The right didn't just flub obscure details about the ACA; Republicans, en masse, managed to get literally every aspect of the policy fight wrong. That's actually a difficult task -- failing this badly on such an important issue isn't easy, but GOP lawmakers managed to pull it off.
 
And yet, stripped of any remaining shred of credibility, Republicans still casually refer to the Affordable Care Act as a disastrous failure, not because the argument is any way rooted in reality, but basically out of habit.
 
But wait, the dead-enders caution, what about the Halbig ruling that threatens to destroy the entire ACA system? The D.C. Circuit did, in fact, issue a "completely insane" ruling recently, which has been subsequently been torn to shreds by fair-minded observers.
 
Indeed, we've arguably reached the point at which the D.C. Circuit's ruling is now more than just a misstep from conservative ideologues; it's also an embarrassment to conservative jurisprudence in general.
 

The latest big legal challenge to the Affordable Care Act—the one that could potentially deprive millions of people of subsidies, making it impossible for them to get insurance—just suffered a major setback in federal court. The Circuit Court of Appeals in Washington on Thursday announced that it is withdrawing its July decision, in which a two-to-one majority upheld the challenge, so that the full panel of active judges on the court can rehear the case. Federal appeals courts don't grant this sort of "en banc" rehearing very frequently. They do so only when the stakes of the case are big and when they think the initial decision is suspect. (It takes a majority of active judges to grant such a hearing.) "At a minimum, it signals discomfort from a majority of the Court with the [three-judge] panel's reasoning," says Nicholas Bagley, a University of Michigan law professor who has followed the case closely and written frequently about it.

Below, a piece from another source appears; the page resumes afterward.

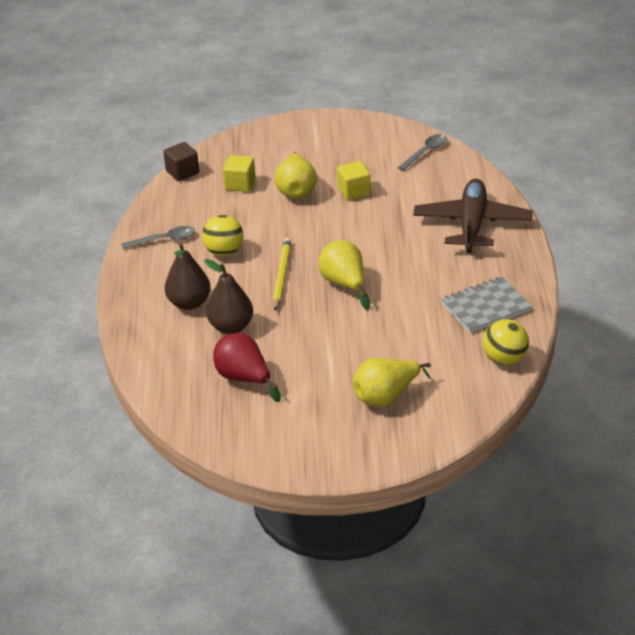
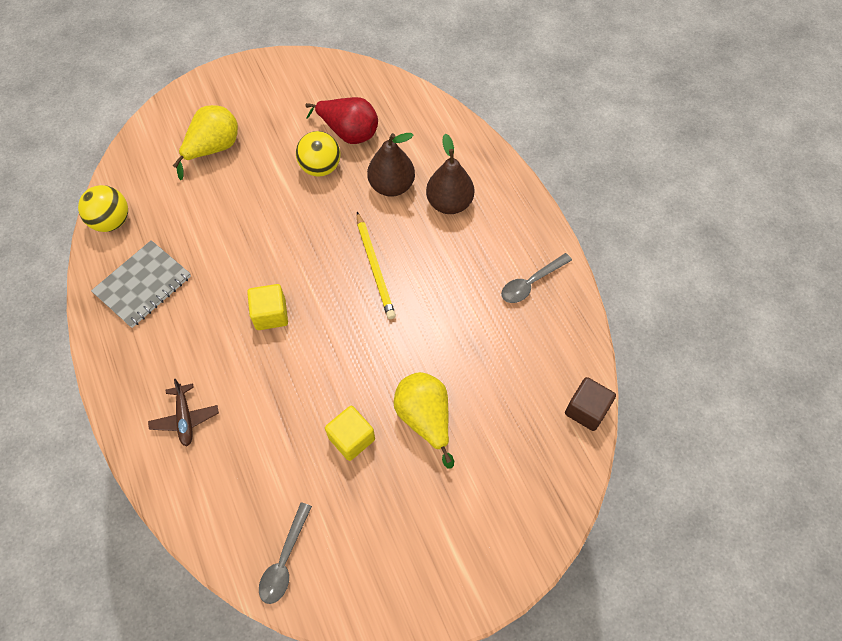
camera: 155 degrees right, 25 degrees up
(224, 252) = (454, 284): yellow ball -> yellow ball (320, 167)
(240, 184) = (501, 408): yellow cube -> yellow cube (270, 314)
(345, 284) = (302, 274): yellow pear -> none
(472, 224) = (185, 418): brown plane -> brown plane, size x0.47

I'm looking forward to the day when the political world looks back at the ACA debate as an amusing, years-long tantrum, thrown by lazy partisans, as many of us just shake our heads in disappointment with the misguided critics. It will be similar to the way we marvel at conservatives who said Medicare and Social Security would destroy civilization as we know it.
 
That day is on the horizon. It's a question of "when," not "if."